* [DIRECTIONS FOR THIS TASK]
Write out all the entries word for word, but skip any images.

(Dataset entries)
▼

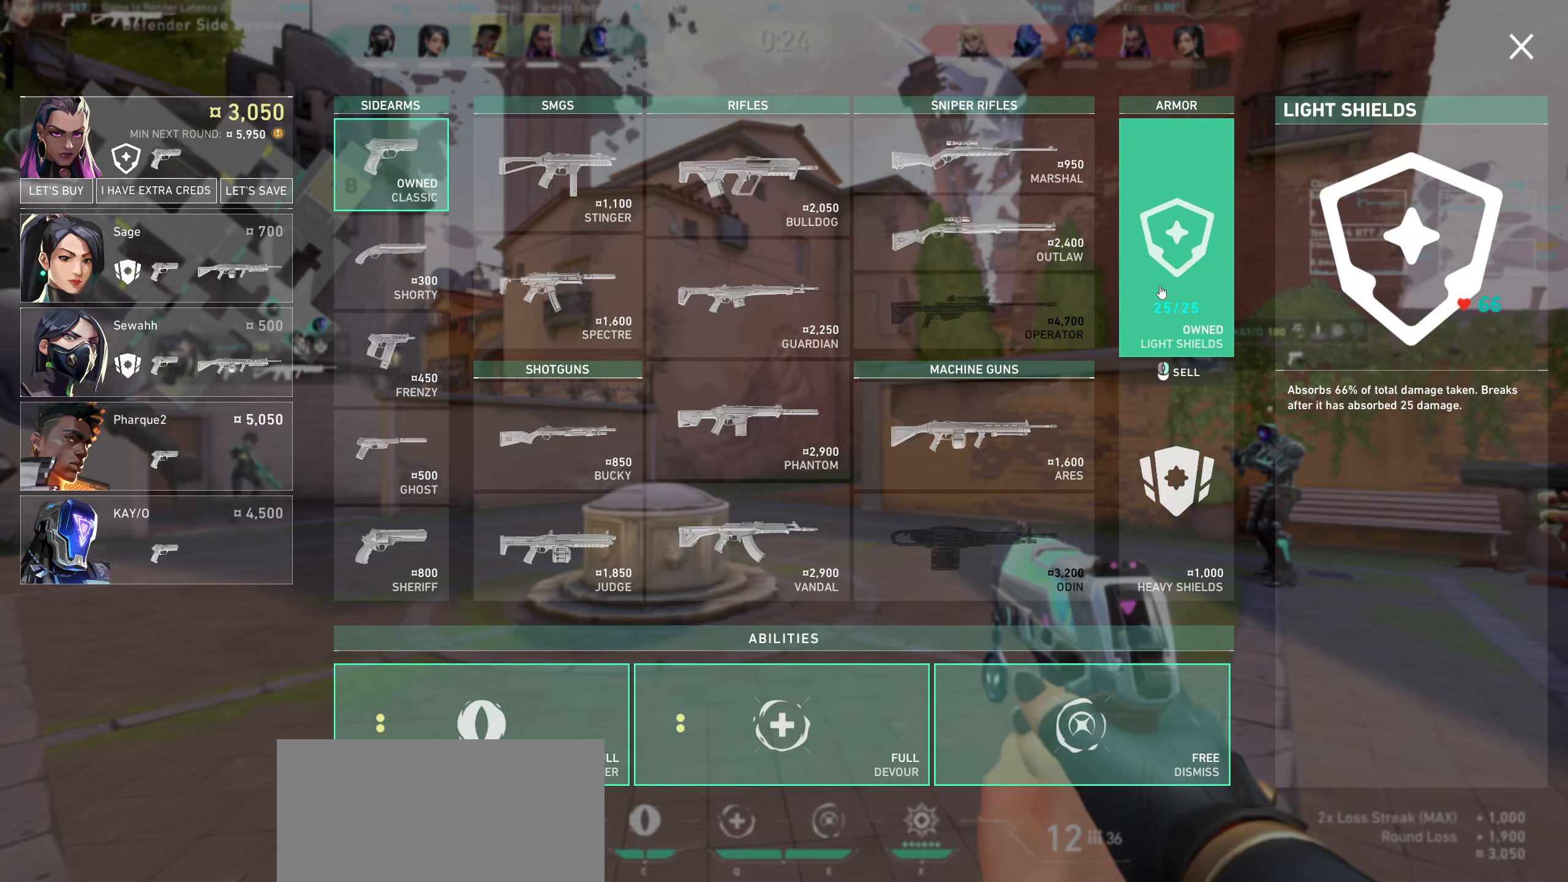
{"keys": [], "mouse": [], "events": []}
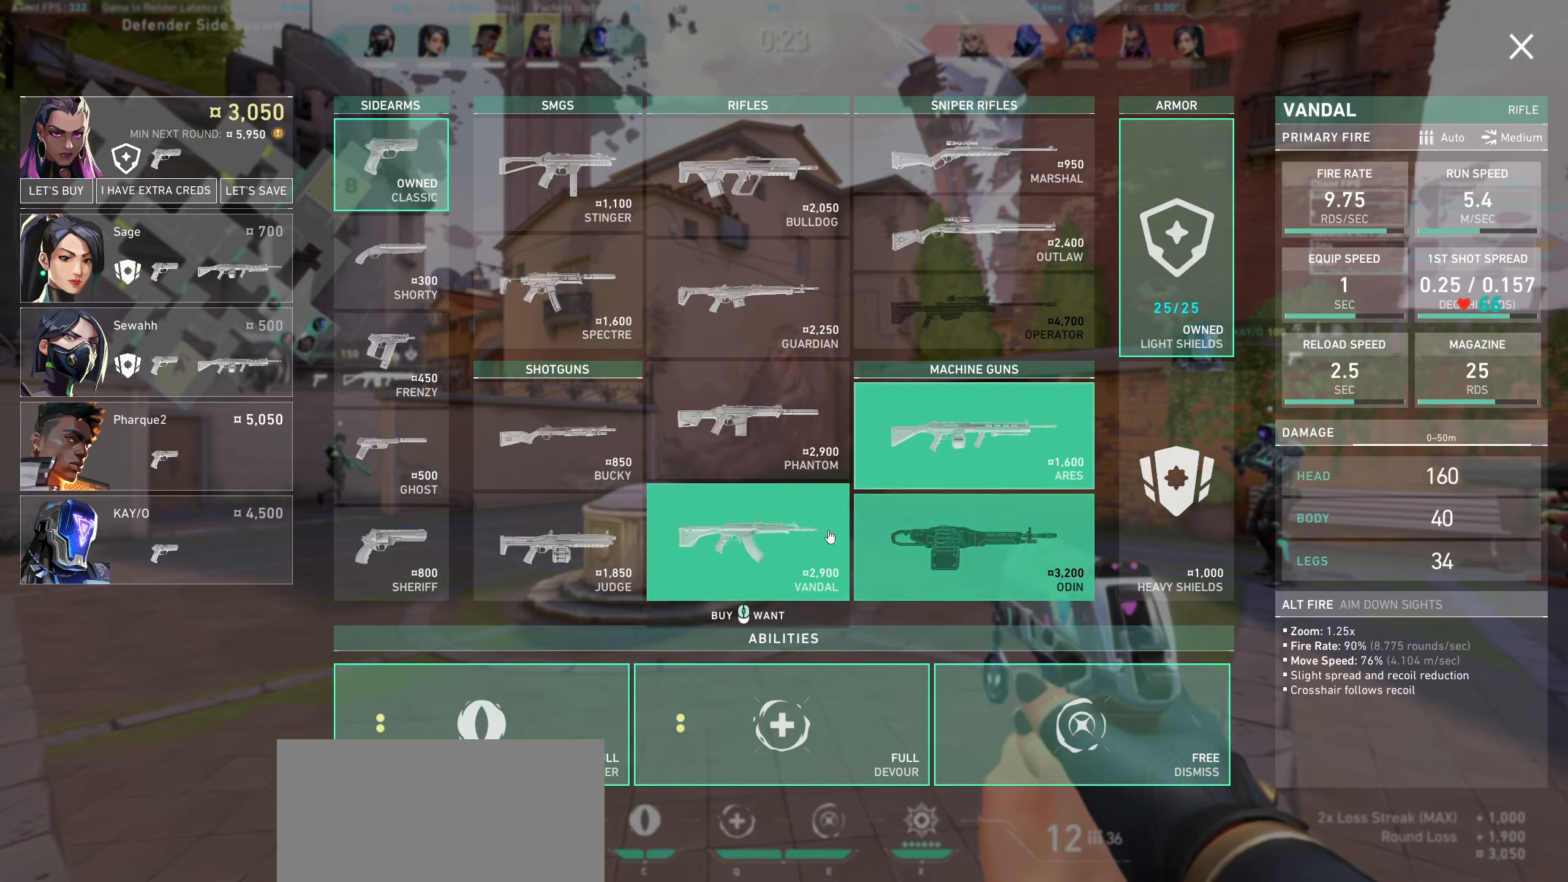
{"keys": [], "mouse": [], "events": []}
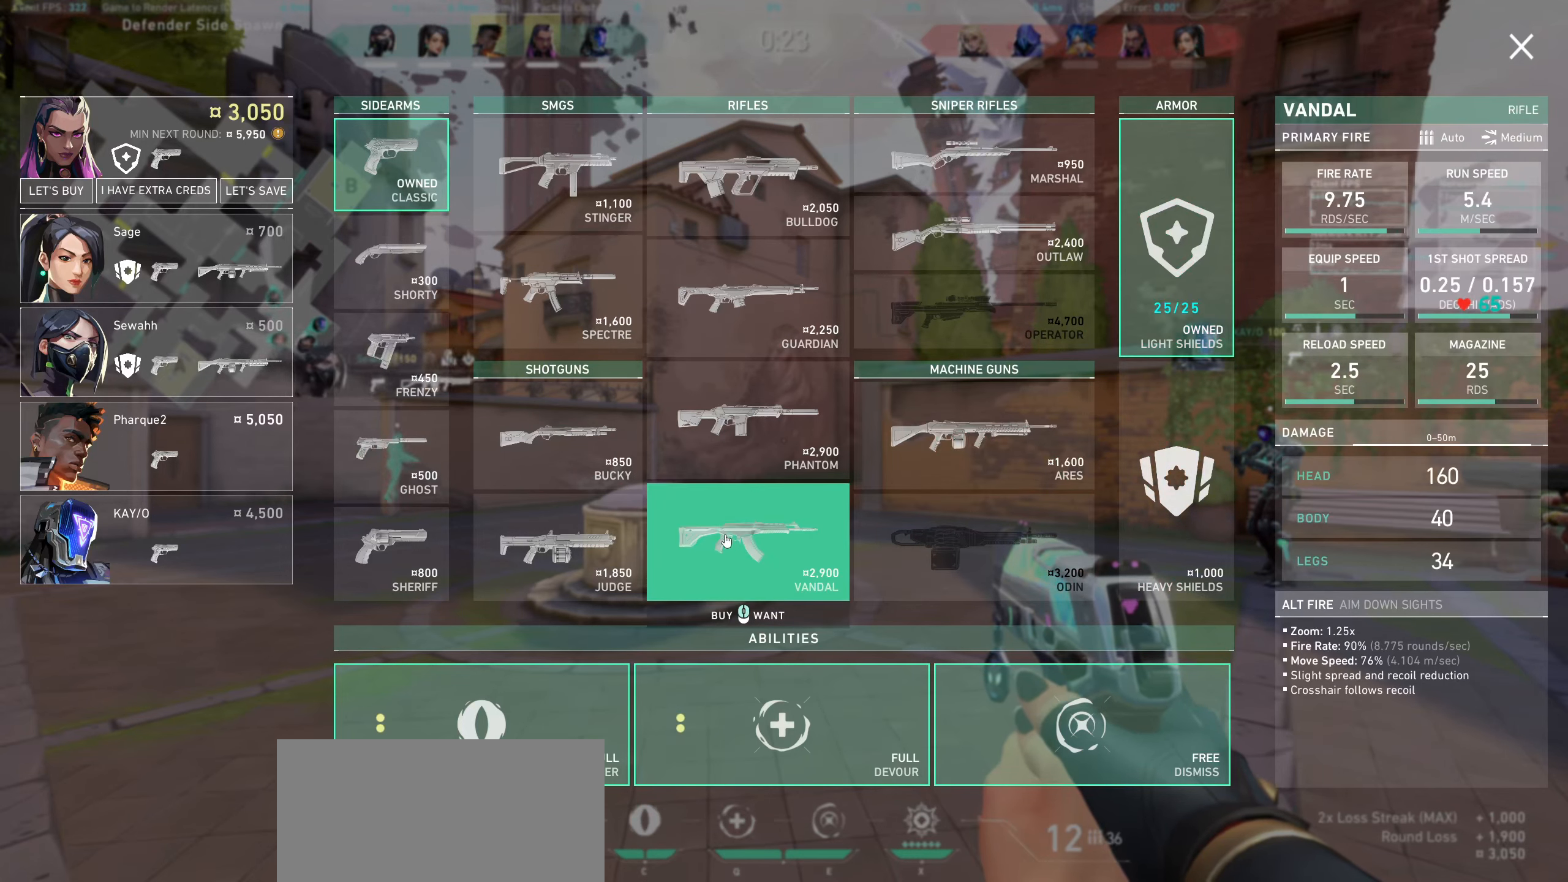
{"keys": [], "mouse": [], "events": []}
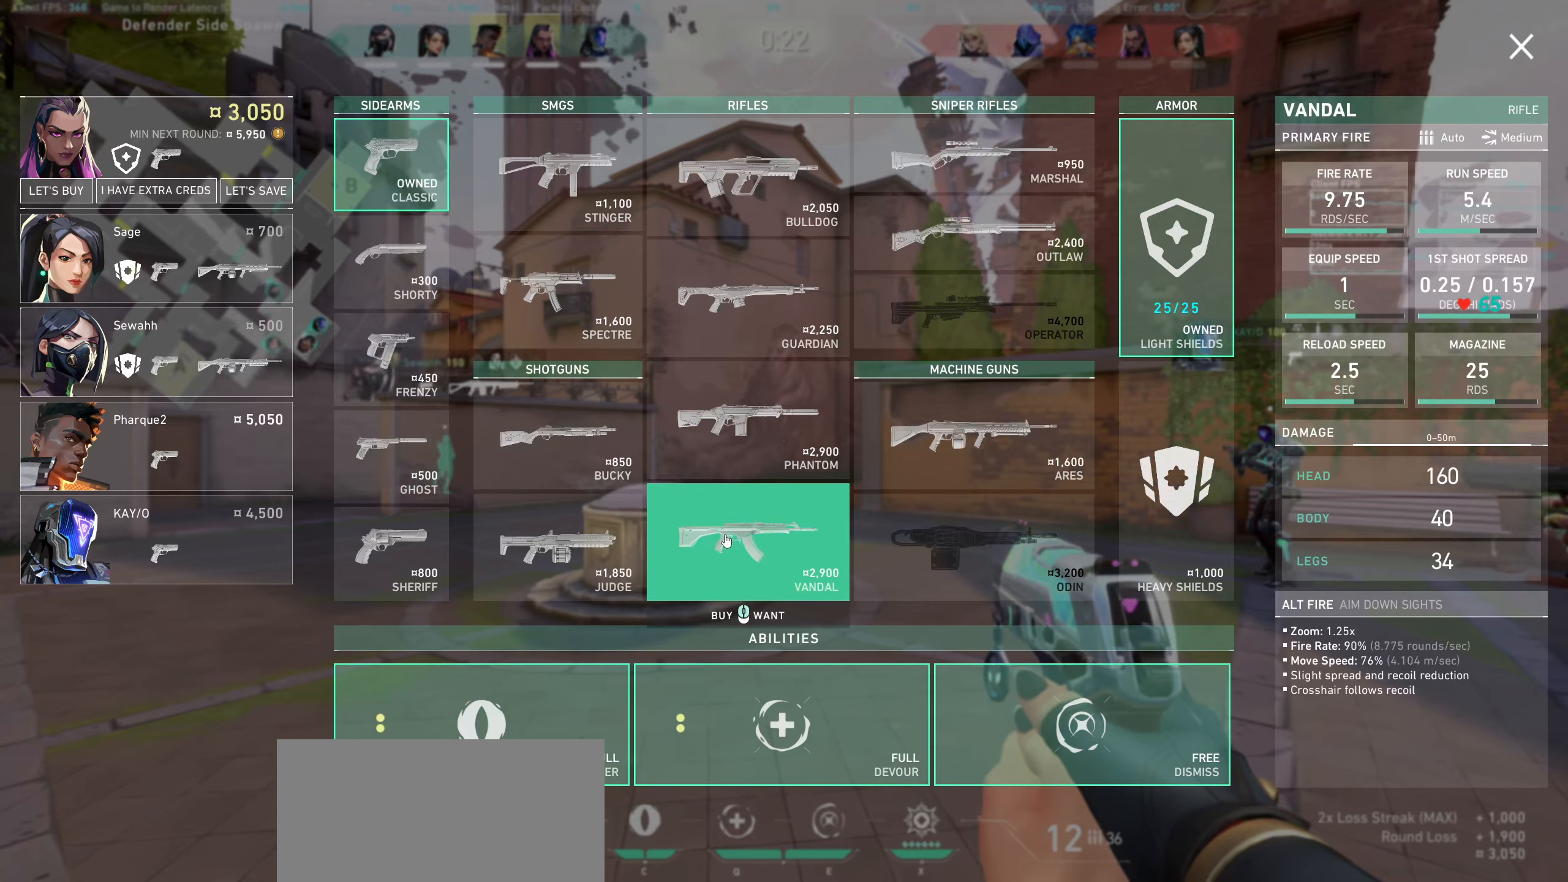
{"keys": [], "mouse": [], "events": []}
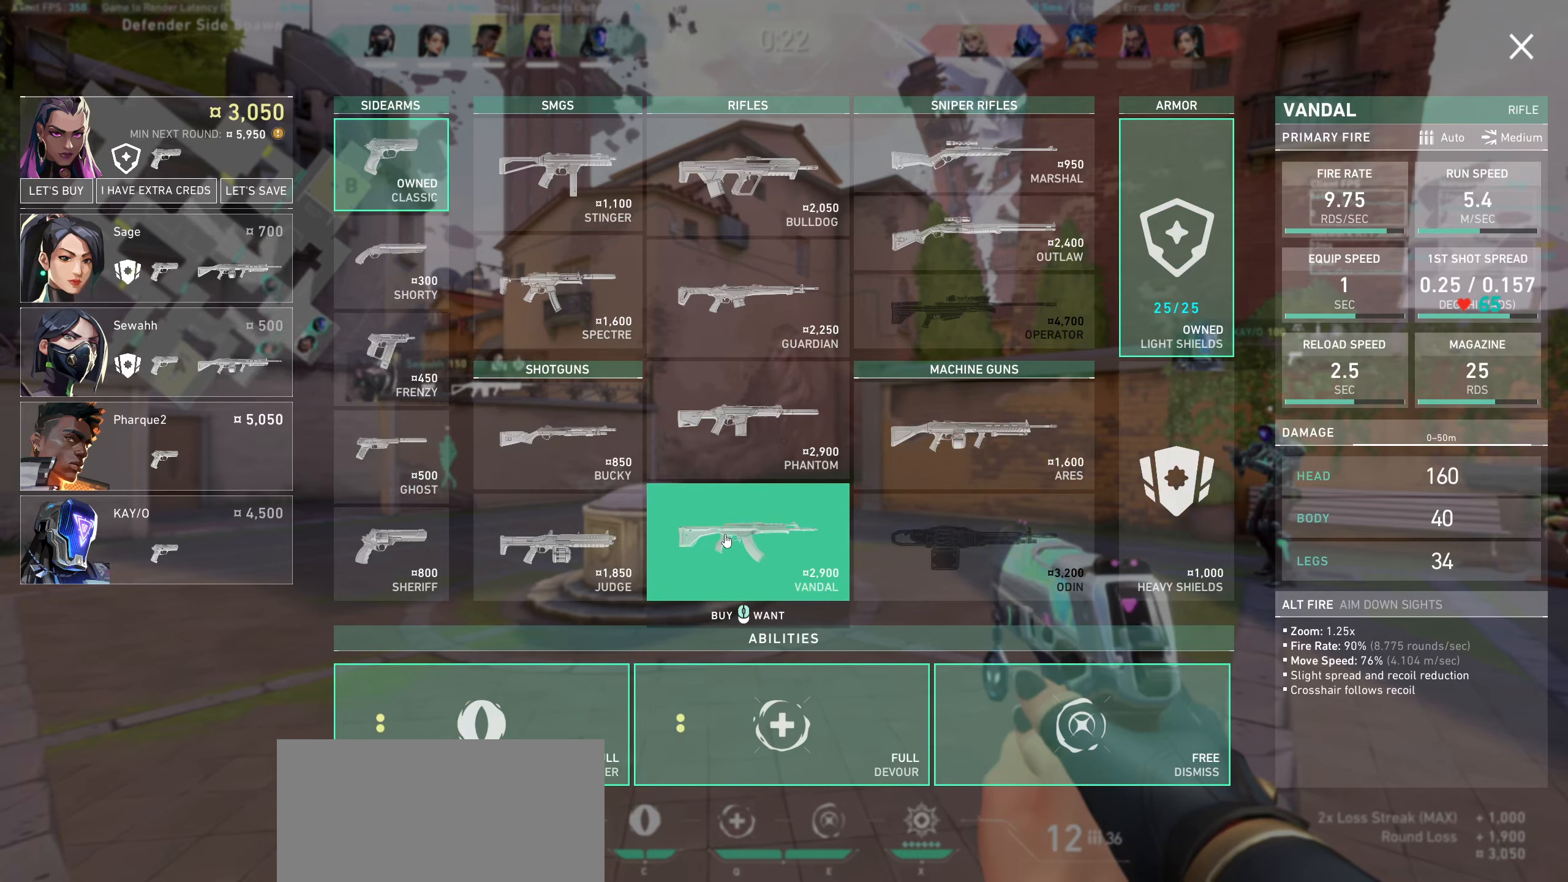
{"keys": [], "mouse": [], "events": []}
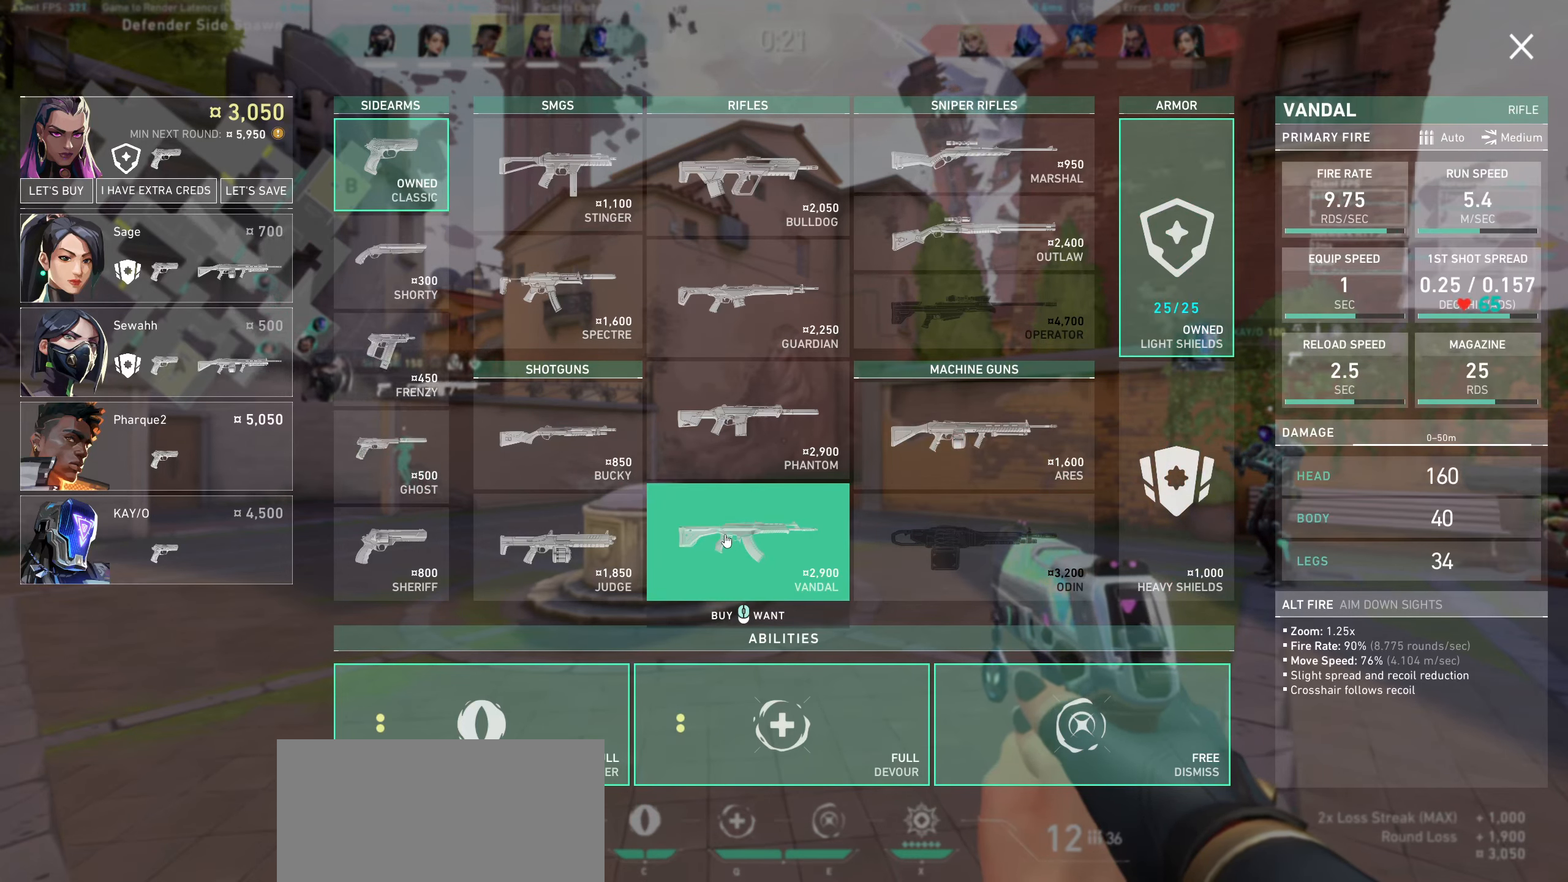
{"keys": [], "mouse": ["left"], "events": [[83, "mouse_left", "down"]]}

▲

* [TASK OUTPUT]
{"keys": [], "mouse": [], "events": []}
{"keys": [], "mouse": [], "events": []}
{"keys": [], "mouse": [], "events": []}
{"keys": [], "mouse": [], "events": []}
{"keys": [], "mouse": [], "events": []}
{"keys": [], "mouse": ["left"], "events": [[83, "mouse_left", "down"]]}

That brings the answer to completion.